Chuck's Guitar Shop's Tailpiece Wrench and Harpley Slides: 2 Accessory Builders Found on Reverb

We use the term "handmade" about instruments all of the time. However, making musical tools goes far beyond just the instruments themselves. Selling handmade gear on Reverb does not just apply to custom pedals or one-off guitars. These grassroots items are as simple as pre-wired harnesses for electronics, bass ramps, pedalboards, and unique versions of familier tools like picks and slides.

We wanted to highlight real one-person shops, those who make, market, and even pack all of the items they produce, personally. We want to hear about their products, but also how they keep their dream going in a business with margins thinner than a banjo wire. We talked to a toolmaker and a slide maker to see how they have transitioned their passion and experimentation into solid products and growing businesses.

Chuck’s Tune-o-matic wrench

Chuck Conrad’s story about making his tool is about as grassroots as it gets. He saw the well-regarded StewMac tools for tune-o-matic bridge posts and liked them, but thought they were not affordable for their limited task. "I love StewMac, but I thought I could do better, so I made 10 prototypes that night," Conrad said. His background as a carpenter gave him the insight to building, and he knew the need for a functional yet affordable tool.

Chuck's Guitar Shop Tune-O-Matic Stop Tailpiece Wrench

"I knew I was on to something when I made a batch of 25, and sold them all in a matter of weeks!" The business has been growing slowly, and a prominent guitar YouTuber has already asked him to feature his product. With a product so affordable, profit can be slow going, but Conrad is already seeing positive returns. He also takes custom orders for players with unique needs. One customer commissioned a unique-sized model to fit his Reverend guitar hardware.
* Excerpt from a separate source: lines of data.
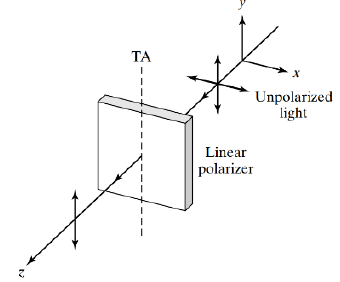
Figure 1 . Operation of a linear polarizer (Pedrotti et al., 2017) Polarized images can be taken at different angles using a polarizing filter located in the front of the digital camera and rotated. Using these polarization images, information such as azimuth and zenith angle can be obtained which leads to estimation of surface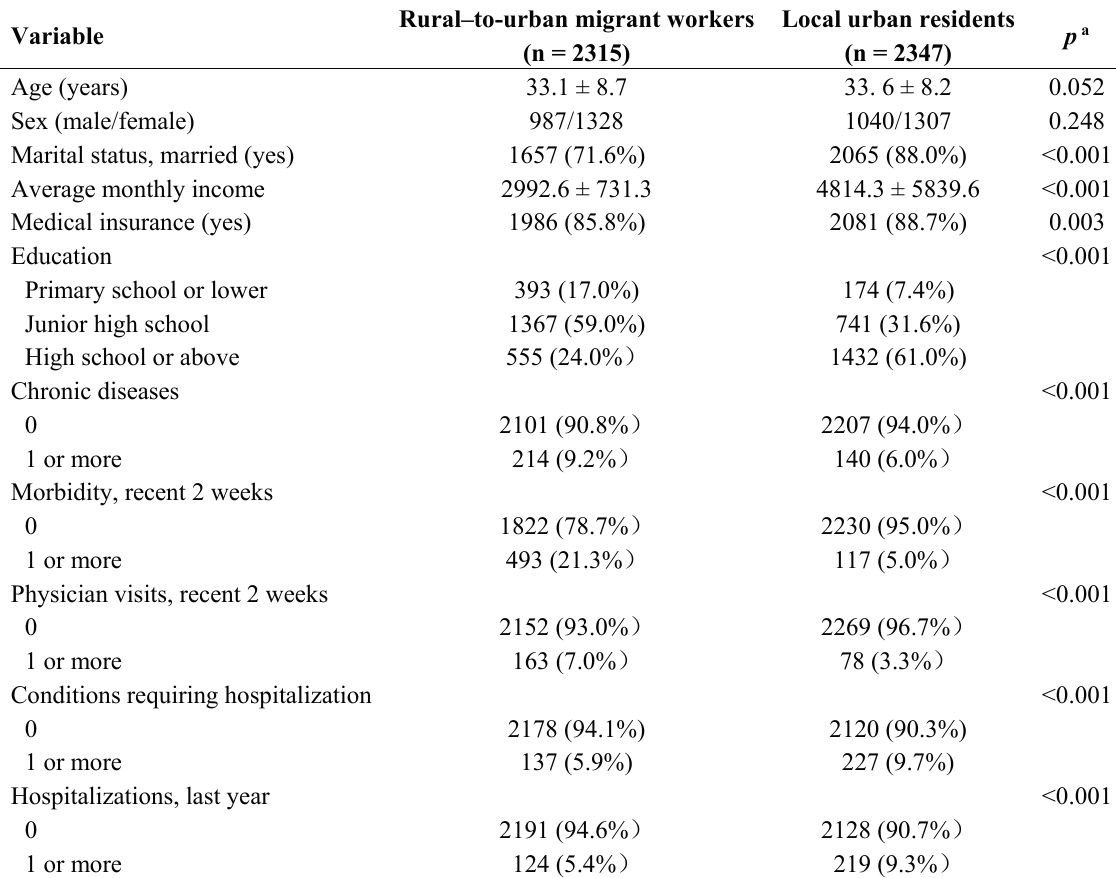
Table 1. Characteristics of rural-to-urban migrant workers and local urban residents in the study population, Shenzhen-Dongguan economic zone,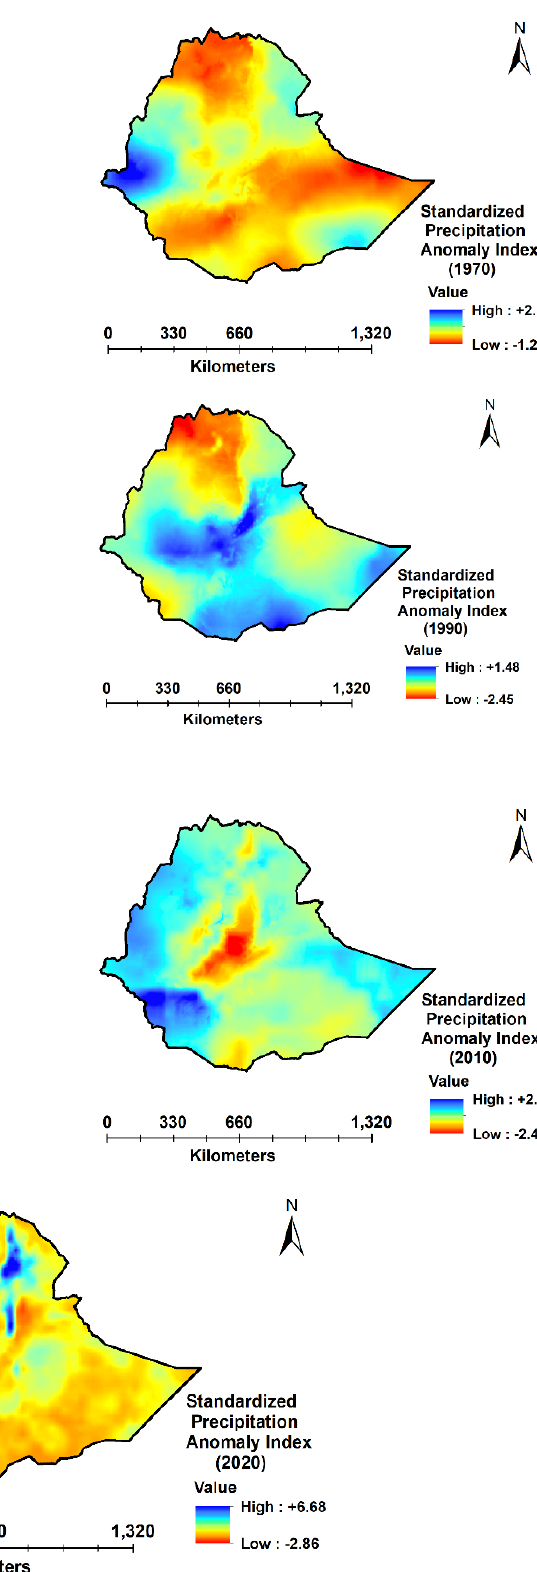
Figure 4. Standardized precipitation anomaly index maps for 1960, 1970, 1980, 1990, 2000, 2010, and 2020 in the study of Ethiopia. 2020 in the study of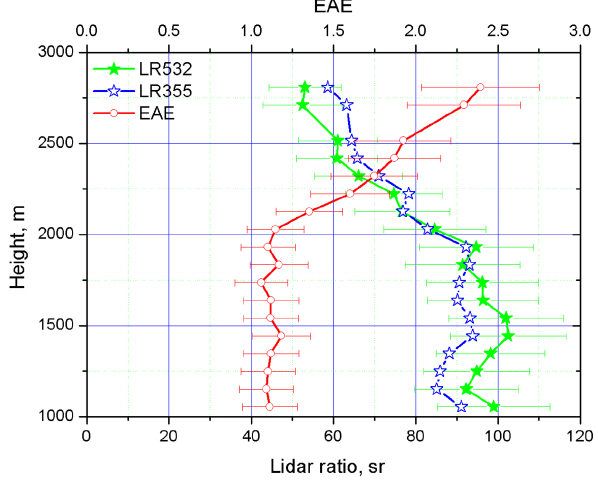
Figure 12. The profiles of effective radius and the real part of the refractive index derived from 3 β + 2 α measurements on 1 July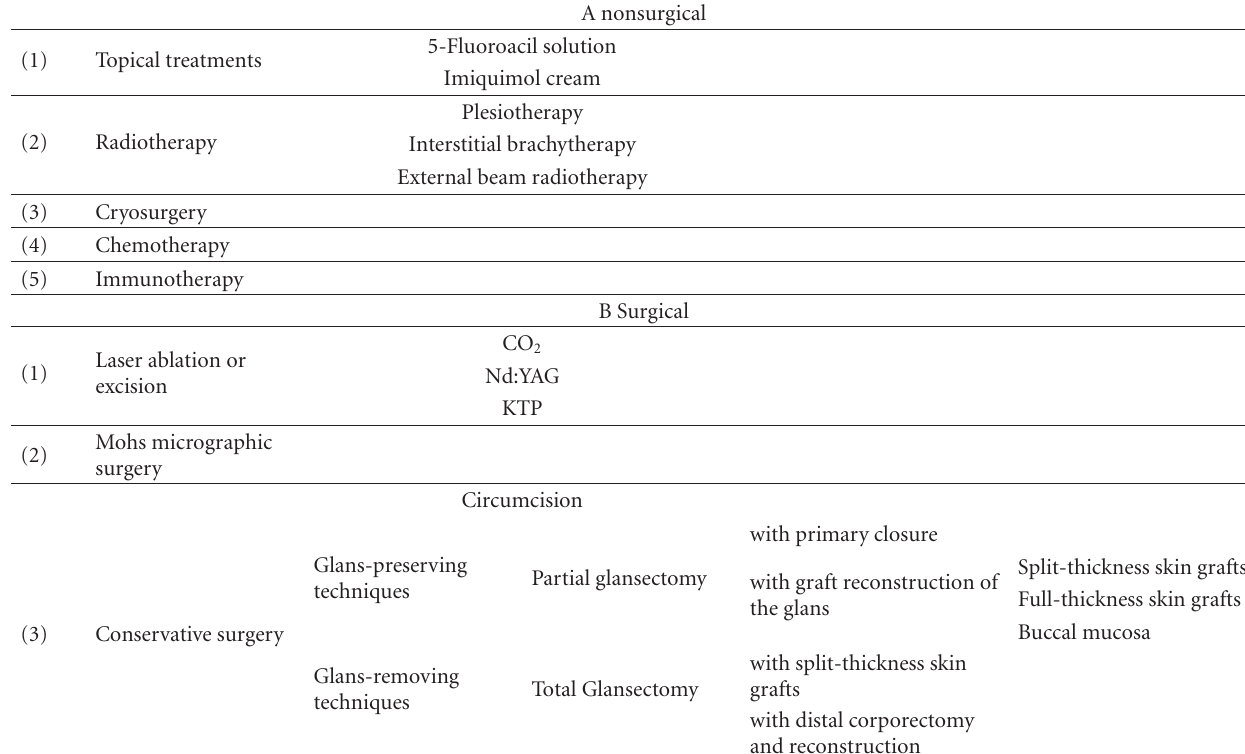
Table 2: Organ-preserving therapeutic strategies for penile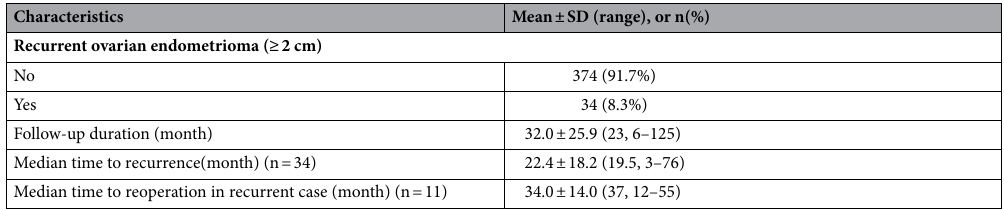
Table 1. Baseline characteristics of patients with 40–49 years (n = 408). BMI, body mass index; CA125, cancer antigen 125; AMH, anti-Mullerian hormone; rASRM, revised American Society for Reproductive Medicine; Mo, month.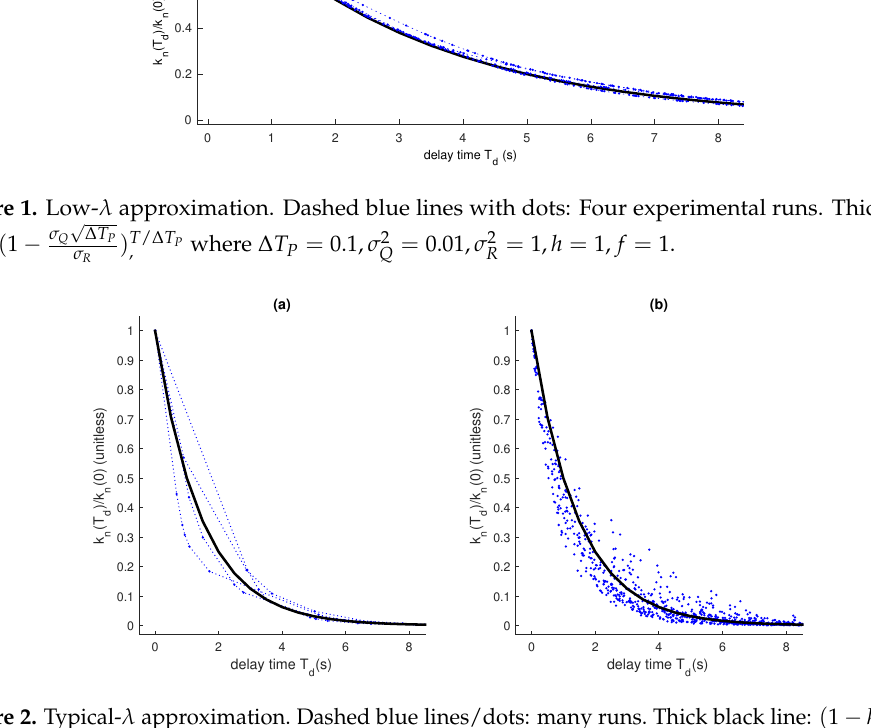
= 0.5, σ 2 = 1, h = 1, f = 1 ( a ) five runs; ( b ) 100 runs R Q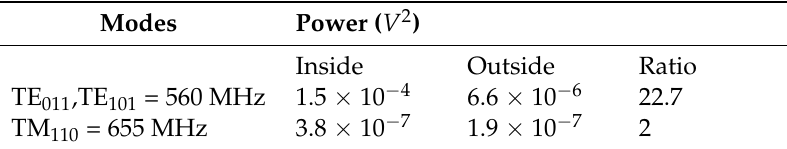
Table 7. Peak values for first TE and TM modes inside and outside the tank for surface PD in twisted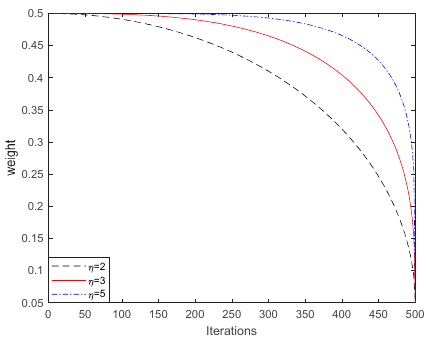
Figure 2. Comparison of different η .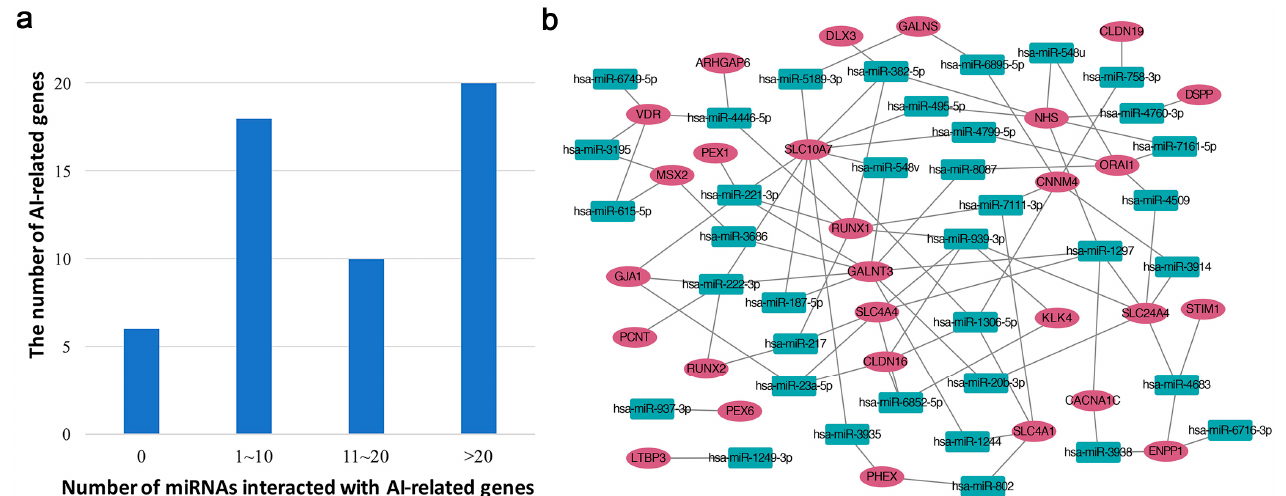
Figure 5. Characteristics of miRNAs associated with amelogenesis imperfecta (AI). ( a ) The distribution of miRNAs interacting with amelogenesis imperfecta-associated genes. ( b ) The enriched miRNA regulation network. Red circles denote genes related with amelogenesis imperfecta. Green squares denote human miRNAs enriched with amelogenesis imperfecta-related genes. An edge is laid when interaction between miRNA and gene has been reported in the database.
For marketing, Conrad is also focused on building an internet presence, and plans to make an online video series documenting his builds—a proven and popular medium to reach guitar buyers. He is also building his own guitars out of reclaimed wood that he plans to market on Reverb. Conrad shows that if you have a good idea, chances are someone will agree. You may not need to make an instrument, but if you can make one small thing better, you can get started in the guitar business.

Harpley Slides

Another maker with a similar story is Jared of Harpley Slides. A guitar player and glass blower, it was only a matter of time before he combined the two passions. He decided to make a slide, an easy task, but wanted to make it better. "My thought was—why just make a regular slide? Why not make the best slide possible?" After extensive experimentation, Jared not only found that he could make the glass more durable, but also sound far superior. "Dunlop slides were crappy, frankly," Jared continues. "They break easy."

Harpley Marble Tipped Glass Guitar Slide

Jared’s first discovery was tempering the glass. This not only made a more durable slide, but also greatly improved the tone. "The tempering process was about a year and a half of experimentation," stated Jared. Fine-tuning the operation, Jared tempers each slide for 6 to 12 hours. "The tempering made the sound unbelievable!," Jared exclaims. With the material figured out, Jared went on to improve the form of the slide.

Working to constantly improve on his discovery, he looked at some of the limitations of other slides. This is where the idea of the Torpedo slide came from: "I wanted a slide that made it easier to use on the higher frets, and the Torpedo shape makes it easy to reach the high frets and not have to move your hand in weird ways." Jared also has moved into other shapes, as well as picks, all made through his tempered glass process.

Harpley Torpedo Glass Guitar Slide

Running a musical instrument business is hard, especially when you are a one-man shop. Jared makes each slide himself, and it is a slow process. "It takes time, but I make sure each piece is right," he says. After being a serious business for about a year, Jared is finally feeling more comfortable. He does not have a brick-and-mortar location, and keep prices down. He also packs each slide personally, making sure that even the packaging is an experience for the consumer: "I want the customer to be happy, and make sure they see the care I put in their slide—even how it is shipped to them."

Conrad and Jared show that a simple idea to the right audience can be enough to launch a business. While Conrad’s tool is admittedly utilitarian and a bit rough, he tackles a real problem with efficiency and effective design. Jared of Harpley Slides takes the time to make sure each of his products is perfect, and a true handmade original. These small business people are not so far from the humble beginnings of Leo Fender and Paul Bigsby. Take a look at the handmade section of Reverb, you might be surprised by the solutions you find made by like-minded people.